C'est aux voyages que l'on a dû la certitude matérielle de la sphéricité de la terre, sphéricité que les récits de Pythagore et les observations astronomiques laissaient entrevoir, et que Magellan vint confirmer au commencement du seizième siècle, à son retour de la première circumnavigation du globe. Les rapports commerciaux des peuples, des gouvernemens et des particuliers furent établis successivement par des voyages, depuis les Phéniciens, qui ouvrirent la carrière, jus
qu'au dix-neuvième siècle, où ces rapports ont pris de si grands développemens. La découverte de l'Amérique et du passage aux Indes orientales avait été le prix de l'aventurière et glorieuse audace de Colomb et de Gama, de même que des explorations récentes nous ont révélé la configuration des terres polaires, et différentes contrées de cette Afrique mystérieuse si fatale aux voyageurs européens. Mais personne ne dénie l'utilité et l'attrait des voyages, et plaider une telle cause serait le faire avec la conviction de ne pas trouver de contradicteur. Quittant donc un sujet à l'égard duquel tout le monde est d'accord, nous jetterons un rapide coup d'œil historique sur les voyages qui ont eu lieu depuis les temps les plus reculés jusqu'à la découverte du nouvel hémisphère. …

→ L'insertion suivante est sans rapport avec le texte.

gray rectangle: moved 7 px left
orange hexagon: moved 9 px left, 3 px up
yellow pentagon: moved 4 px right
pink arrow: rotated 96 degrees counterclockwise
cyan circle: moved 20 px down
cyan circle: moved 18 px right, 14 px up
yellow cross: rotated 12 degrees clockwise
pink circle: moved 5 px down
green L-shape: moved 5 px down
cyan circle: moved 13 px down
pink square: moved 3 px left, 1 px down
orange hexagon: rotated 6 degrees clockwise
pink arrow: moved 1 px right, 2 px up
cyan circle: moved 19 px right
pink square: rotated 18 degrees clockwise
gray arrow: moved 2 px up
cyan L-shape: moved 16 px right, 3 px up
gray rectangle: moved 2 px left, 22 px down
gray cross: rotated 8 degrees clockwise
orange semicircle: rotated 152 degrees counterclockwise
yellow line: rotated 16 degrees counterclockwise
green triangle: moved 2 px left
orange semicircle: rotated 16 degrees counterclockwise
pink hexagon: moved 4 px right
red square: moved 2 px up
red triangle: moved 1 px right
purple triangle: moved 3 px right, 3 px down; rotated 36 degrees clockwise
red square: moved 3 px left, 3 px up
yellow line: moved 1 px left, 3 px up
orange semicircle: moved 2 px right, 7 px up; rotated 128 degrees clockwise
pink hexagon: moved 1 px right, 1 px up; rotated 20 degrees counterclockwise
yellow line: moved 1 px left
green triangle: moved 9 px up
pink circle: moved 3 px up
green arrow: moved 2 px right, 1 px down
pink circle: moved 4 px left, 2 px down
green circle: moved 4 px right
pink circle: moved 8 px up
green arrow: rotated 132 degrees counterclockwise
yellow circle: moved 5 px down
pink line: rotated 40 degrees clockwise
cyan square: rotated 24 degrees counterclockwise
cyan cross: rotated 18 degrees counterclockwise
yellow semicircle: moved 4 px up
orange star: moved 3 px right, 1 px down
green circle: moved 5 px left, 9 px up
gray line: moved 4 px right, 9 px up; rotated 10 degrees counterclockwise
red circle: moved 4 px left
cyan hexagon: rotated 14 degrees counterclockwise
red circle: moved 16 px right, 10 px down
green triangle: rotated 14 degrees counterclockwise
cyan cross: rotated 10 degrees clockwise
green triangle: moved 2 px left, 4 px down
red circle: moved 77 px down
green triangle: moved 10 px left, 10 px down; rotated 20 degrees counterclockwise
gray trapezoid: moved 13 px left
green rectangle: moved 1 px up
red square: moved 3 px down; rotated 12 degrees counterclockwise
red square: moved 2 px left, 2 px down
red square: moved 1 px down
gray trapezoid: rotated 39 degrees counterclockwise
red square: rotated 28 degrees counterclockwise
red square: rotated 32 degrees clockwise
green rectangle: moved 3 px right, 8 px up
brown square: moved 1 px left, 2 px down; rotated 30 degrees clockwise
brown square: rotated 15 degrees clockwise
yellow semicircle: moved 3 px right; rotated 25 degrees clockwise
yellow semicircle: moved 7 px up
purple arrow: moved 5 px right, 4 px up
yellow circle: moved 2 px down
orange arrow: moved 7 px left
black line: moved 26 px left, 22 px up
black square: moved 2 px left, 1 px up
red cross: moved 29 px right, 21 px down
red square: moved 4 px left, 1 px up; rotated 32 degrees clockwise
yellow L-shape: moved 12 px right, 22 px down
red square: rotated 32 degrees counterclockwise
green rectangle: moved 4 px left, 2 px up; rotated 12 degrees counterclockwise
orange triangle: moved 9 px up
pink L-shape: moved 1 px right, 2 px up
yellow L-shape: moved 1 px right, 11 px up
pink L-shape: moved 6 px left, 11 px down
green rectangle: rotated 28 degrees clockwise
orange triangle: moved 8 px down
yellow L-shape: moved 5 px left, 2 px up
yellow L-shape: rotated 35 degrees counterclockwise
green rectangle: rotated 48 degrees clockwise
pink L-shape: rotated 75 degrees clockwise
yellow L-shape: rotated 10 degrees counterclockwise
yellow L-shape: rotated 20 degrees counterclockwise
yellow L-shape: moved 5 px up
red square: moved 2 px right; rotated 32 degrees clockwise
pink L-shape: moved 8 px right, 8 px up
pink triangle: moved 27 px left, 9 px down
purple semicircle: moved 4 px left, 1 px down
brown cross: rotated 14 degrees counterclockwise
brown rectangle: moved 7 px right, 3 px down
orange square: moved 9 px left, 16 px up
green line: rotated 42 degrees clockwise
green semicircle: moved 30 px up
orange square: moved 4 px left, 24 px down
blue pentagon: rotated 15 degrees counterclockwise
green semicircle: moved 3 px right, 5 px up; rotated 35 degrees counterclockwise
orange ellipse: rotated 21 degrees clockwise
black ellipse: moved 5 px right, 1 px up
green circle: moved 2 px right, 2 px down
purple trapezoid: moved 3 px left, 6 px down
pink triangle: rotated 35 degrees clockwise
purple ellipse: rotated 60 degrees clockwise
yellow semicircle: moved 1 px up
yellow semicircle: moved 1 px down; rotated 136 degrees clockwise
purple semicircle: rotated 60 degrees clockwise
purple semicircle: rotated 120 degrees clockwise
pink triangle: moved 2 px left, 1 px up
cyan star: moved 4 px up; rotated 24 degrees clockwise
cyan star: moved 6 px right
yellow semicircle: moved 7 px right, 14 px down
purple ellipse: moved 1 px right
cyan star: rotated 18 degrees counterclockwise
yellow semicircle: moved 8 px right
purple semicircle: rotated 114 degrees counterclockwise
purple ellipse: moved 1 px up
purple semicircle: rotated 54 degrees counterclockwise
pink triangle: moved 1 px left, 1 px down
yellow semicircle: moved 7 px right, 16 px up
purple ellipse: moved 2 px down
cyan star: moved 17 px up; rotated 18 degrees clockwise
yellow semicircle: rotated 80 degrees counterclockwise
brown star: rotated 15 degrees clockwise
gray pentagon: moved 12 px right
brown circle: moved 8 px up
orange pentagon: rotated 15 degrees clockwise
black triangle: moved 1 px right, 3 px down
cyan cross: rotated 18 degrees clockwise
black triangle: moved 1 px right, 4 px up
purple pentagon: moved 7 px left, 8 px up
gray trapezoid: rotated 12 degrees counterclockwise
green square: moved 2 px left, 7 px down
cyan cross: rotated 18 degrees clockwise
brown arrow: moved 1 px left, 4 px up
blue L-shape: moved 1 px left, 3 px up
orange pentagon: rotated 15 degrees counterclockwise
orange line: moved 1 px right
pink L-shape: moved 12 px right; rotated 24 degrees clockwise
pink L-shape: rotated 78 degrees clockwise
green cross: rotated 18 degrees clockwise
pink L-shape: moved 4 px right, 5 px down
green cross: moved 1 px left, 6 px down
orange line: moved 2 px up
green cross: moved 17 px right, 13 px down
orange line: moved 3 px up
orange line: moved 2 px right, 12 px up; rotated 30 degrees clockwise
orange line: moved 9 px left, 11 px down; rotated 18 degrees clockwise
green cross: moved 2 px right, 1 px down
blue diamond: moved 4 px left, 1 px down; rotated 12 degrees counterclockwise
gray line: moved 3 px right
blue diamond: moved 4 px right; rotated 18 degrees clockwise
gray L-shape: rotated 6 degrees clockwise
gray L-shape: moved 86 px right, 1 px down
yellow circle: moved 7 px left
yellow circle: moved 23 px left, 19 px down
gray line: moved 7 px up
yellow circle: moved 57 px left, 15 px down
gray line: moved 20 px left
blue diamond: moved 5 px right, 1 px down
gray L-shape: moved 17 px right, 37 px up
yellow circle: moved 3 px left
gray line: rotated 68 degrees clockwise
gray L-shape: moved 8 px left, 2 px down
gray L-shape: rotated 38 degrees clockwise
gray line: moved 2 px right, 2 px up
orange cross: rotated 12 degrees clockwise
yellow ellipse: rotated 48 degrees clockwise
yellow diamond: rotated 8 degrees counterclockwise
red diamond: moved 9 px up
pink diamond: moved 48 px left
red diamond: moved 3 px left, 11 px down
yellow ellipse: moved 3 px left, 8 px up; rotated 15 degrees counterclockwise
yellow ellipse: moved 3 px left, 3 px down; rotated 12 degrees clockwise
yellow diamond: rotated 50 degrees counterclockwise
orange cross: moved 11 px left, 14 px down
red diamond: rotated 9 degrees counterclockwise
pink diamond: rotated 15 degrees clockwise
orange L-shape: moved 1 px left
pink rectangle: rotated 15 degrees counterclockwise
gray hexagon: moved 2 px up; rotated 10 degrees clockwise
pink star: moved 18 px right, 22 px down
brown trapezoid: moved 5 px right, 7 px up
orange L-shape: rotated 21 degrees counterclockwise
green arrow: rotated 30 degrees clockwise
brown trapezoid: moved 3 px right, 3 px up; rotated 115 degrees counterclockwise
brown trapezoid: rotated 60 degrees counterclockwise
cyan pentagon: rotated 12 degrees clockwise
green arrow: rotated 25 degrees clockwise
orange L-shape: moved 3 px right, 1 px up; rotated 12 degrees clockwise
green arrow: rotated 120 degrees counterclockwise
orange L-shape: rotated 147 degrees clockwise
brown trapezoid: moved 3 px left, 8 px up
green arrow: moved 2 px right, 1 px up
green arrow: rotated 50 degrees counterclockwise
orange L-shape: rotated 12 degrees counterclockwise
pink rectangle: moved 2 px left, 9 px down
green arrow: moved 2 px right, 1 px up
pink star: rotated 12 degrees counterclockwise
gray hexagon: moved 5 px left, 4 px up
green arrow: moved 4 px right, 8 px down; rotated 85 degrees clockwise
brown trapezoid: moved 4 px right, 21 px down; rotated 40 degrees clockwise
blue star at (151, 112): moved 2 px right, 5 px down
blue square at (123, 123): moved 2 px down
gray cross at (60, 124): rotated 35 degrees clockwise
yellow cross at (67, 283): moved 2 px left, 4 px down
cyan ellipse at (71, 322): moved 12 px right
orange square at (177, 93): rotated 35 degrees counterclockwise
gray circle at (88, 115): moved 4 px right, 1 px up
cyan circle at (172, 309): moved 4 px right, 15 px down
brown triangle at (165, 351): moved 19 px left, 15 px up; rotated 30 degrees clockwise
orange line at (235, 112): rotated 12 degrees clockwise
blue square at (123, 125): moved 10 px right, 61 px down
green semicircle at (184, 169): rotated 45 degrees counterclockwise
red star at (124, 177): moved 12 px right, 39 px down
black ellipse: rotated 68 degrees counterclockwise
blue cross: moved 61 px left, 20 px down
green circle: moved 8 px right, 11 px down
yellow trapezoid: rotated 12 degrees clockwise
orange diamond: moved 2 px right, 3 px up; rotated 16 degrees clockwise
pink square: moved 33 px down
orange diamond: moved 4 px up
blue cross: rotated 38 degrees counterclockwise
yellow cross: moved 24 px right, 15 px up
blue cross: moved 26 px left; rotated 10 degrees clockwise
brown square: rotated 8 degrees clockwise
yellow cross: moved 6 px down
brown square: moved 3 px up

Dans ce coup-d'œil, nécessairement fort incomplet, notre but n'a pas été de traiter la matière avec de longs développemens; nous avons voulu simplement lier par un avant-propos les anciennes découvertes aux découvertes modernes, c'est-à-dire à celles qui partent de la fin du quinzième siècle. Cette liaison nous paraissant effectuée, nous n'avons plus qu'à exposer en quelques mots le plan que nous nous proposons de suivre dans cette nouvelle collection de voyages. Nous reproduirons d'abord les grands voyages autour du monde, en plaçant à leur tête les premières découvertes des Portugais sous Diaz, Gama, Cabral et
Alphonse Albuquerque; elles seront immédiatement suivies du premier voyage de circumnavigation qui ait été exécuté, c'est-à-dire celui de Magellan, cet autre Portugais dont le nom est resté au détroit ou passage qu'il trouva dans la partiè méridionale de l'Amérique, pour s'élancer de là dans le grand Océan, à qui son calme apparent mérita dans ce lieu le nom de Pacifique. Après ces voyages généraux par mer, qui sont communs à plusieurs continens, nous offrirons les relations particulières à chacune des cinq grandes divisions du globe, en observant autant que possible l'ordre chronologique indispensable pour apprécier le progrès des découvertes et la marche de la civilisation. Les élémens de notre collection universelle et méthodique seront puisés aux relations originales ou aux grandes collections françaises, anglaises ou autres, les plus accréditées; nous élaguerons, toutefois, les détails purement nautiques ou polémiques et autres superfluités ou circonstances indifférentes ou vulgaires, qui ne font que grossir les volumes sans aucun avantage pour la masse des lecteurs, plus volontiers attachée aux descriptions de pays, et plus désireuse d'en connaître les mœurs et usages, les productions et les gouvernemens. Parmi les vastes compilations dans lesquelles nous reprendrons ce qu'elles avaient déjà tiré d'ailleurs, celles de l'abbé Prévost, celles de La Harpe, de Pinkerton, de Navarette, et d'abord du président de Brosses, occuperont le premier rang; mais, lorsque nous pourrons nous passer de ces sortes d'encyclopédies, en recourant aux sources mêmes, nous le ferons de préférence, principalement dès que nous en serons arrivé aux relations plus modernes. Nous aurons aussi profité des indications renfermées dans le précieux travail de
feu Boucher de la Richarderie, c'est-à-dire de son analyse complète et raisonnée de tous les voyages anciens et modernes, analyse dans laquelle l'ordre chronologique a été scrupuleusement suivi : heureux si cette tâche peut être conduite à fin et nous mériter la bien-veillance publique.